-- Opening Marker --

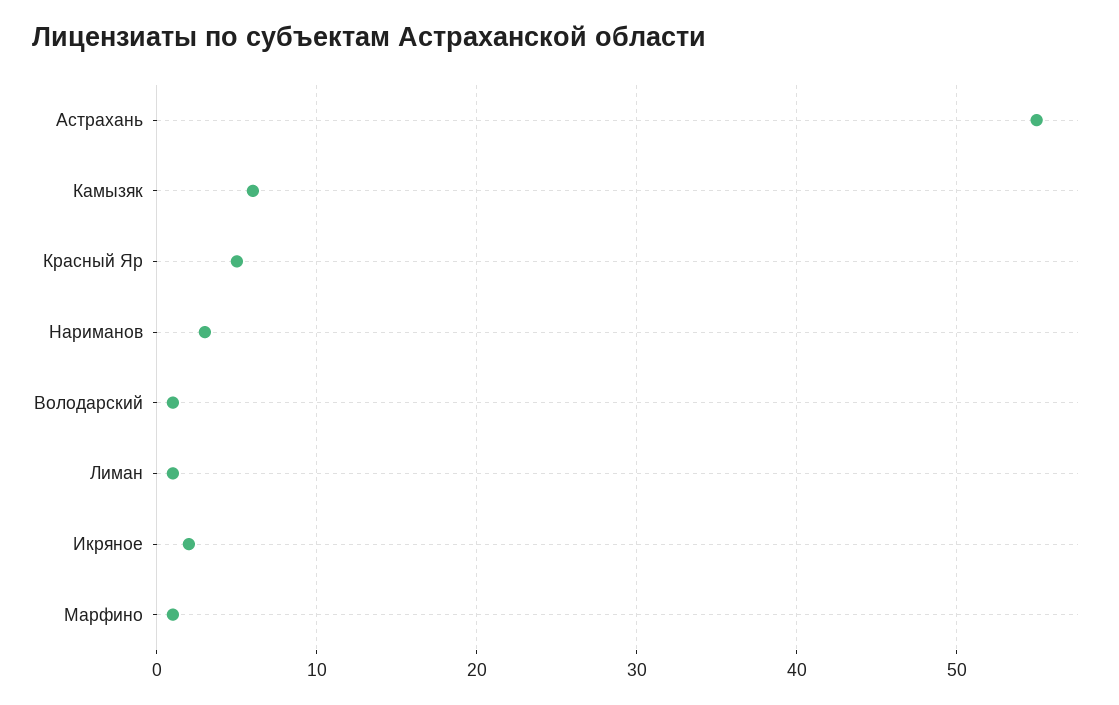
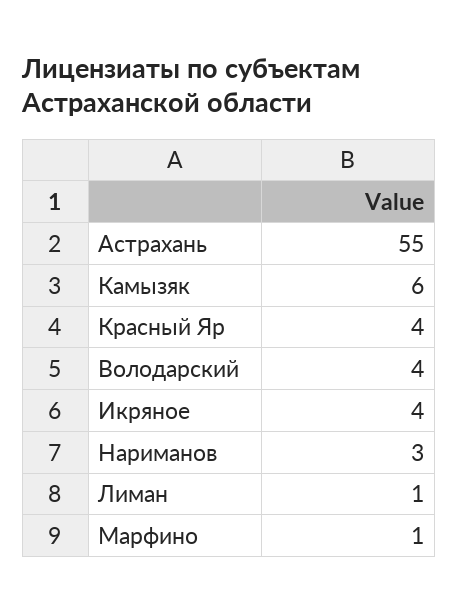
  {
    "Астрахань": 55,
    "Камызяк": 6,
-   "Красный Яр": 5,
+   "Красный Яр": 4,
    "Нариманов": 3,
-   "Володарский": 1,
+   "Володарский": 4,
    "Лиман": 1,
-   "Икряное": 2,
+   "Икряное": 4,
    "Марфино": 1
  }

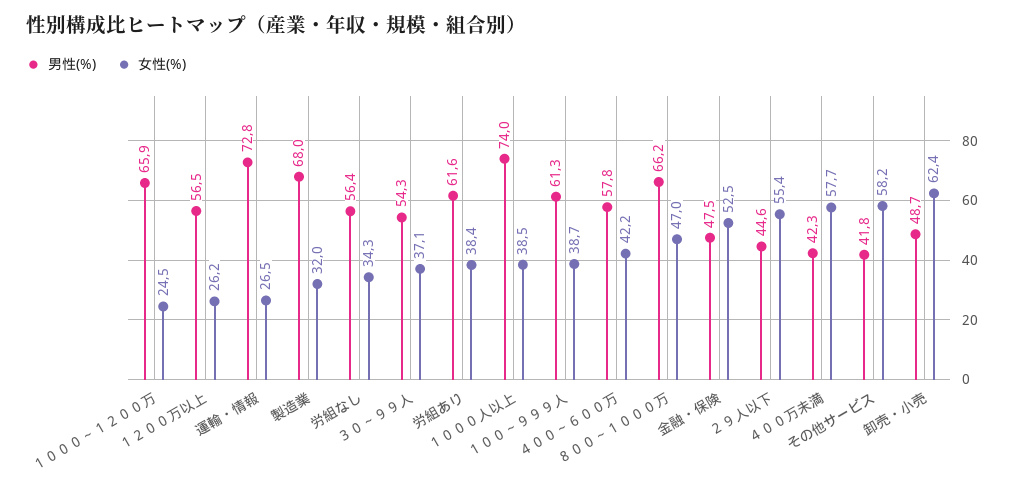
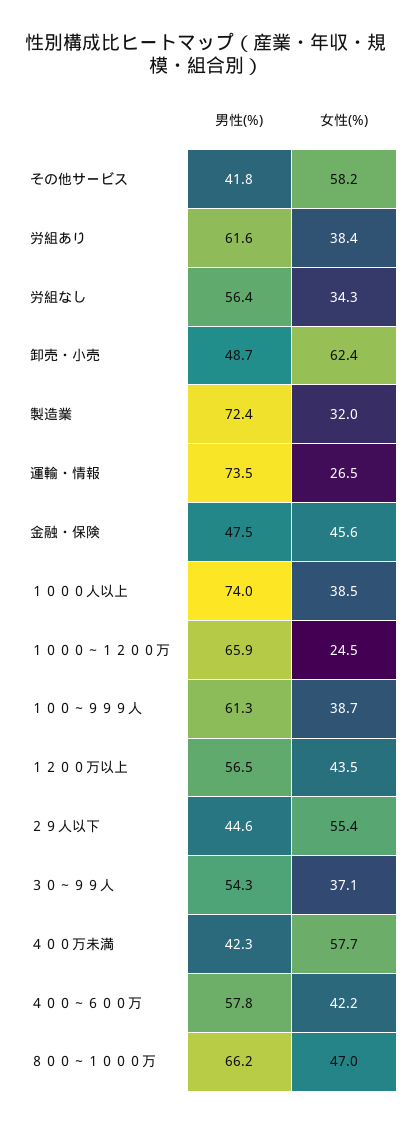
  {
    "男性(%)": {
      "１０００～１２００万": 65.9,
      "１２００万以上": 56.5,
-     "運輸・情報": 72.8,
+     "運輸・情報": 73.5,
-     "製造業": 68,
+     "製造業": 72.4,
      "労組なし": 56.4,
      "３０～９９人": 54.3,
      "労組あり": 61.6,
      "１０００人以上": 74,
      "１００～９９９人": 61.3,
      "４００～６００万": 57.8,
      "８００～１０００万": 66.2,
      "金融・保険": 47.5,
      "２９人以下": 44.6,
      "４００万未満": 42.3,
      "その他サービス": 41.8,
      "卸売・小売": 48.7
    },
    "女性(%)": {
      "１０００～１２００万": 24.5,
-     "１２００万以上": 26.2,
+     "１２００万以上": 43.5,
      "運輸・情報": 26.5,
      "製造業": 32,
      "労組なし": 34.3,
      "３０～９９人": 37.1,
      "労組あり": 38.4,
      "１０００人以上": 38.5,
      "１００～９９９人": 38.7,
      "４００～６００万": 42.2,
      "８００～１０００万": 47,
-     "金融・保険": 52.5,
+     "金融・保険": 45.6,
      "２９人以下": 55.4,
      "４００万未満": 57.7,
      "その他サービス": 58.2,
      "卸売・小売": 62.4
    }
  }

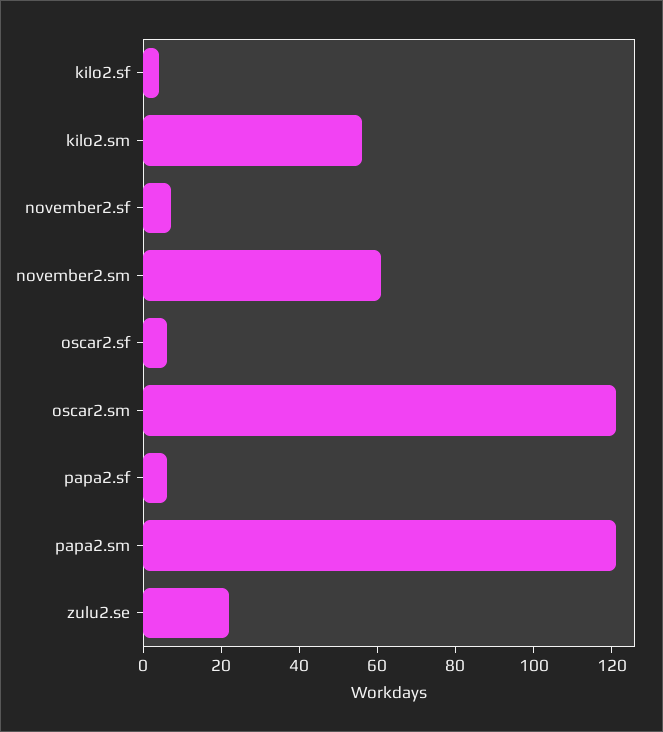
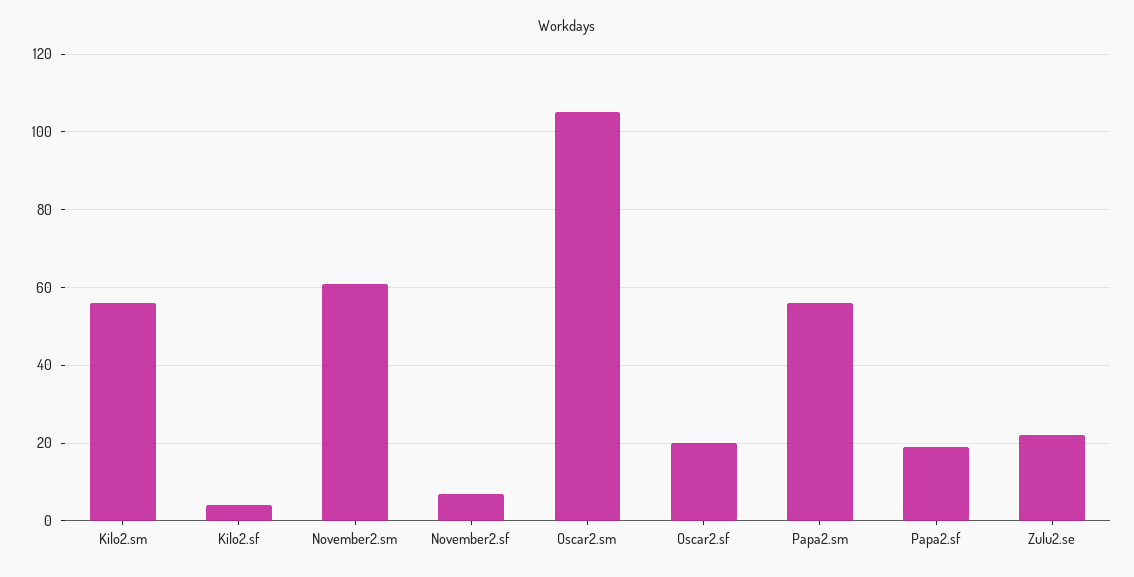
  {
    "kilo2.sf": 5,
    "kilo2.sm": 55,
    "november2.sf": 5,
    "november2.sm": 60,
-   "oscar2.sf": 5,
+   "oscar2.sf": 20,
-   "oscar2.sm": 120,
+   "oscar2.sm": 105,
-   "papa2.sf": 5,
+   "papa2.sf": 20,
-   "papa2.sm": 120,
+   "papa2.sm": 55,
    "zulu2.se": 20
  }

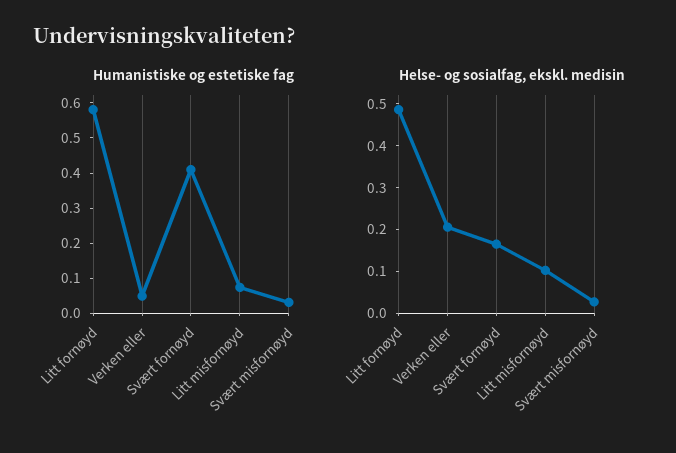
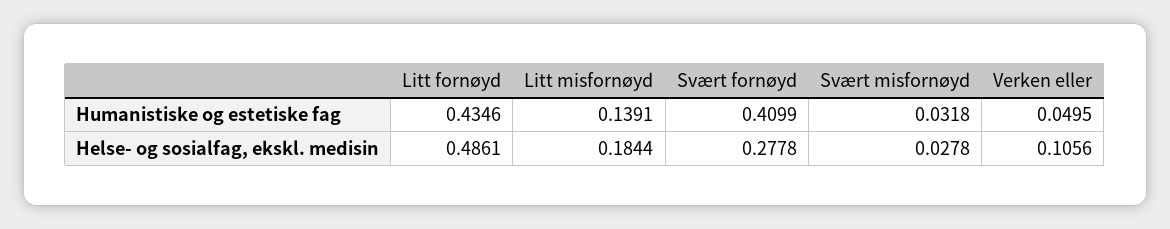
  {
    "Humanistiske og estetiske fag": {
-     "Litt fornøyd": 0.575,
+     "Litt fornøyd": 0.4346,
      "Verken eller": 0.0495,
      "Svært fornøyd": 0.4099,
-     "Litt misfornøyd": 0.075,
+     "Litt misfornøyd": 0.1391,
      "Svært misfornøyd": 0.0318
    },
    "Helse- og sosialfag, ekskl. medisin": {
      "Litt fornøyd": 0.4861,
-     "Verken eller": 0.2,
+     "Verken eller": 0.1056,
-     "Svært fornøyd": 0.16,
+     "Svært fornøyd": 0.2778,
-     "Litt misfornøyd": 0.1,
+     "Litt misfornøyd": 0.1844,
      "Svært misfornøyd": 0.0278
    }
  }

-- Closing Marker --

*What you have to do*:
Go through the material above and report each line containing "Verken".

*The completed task*:
      "Verken eller": 0.0495,
-     "Verken eller": 0.2,
+     "Verken eller": 0.1056,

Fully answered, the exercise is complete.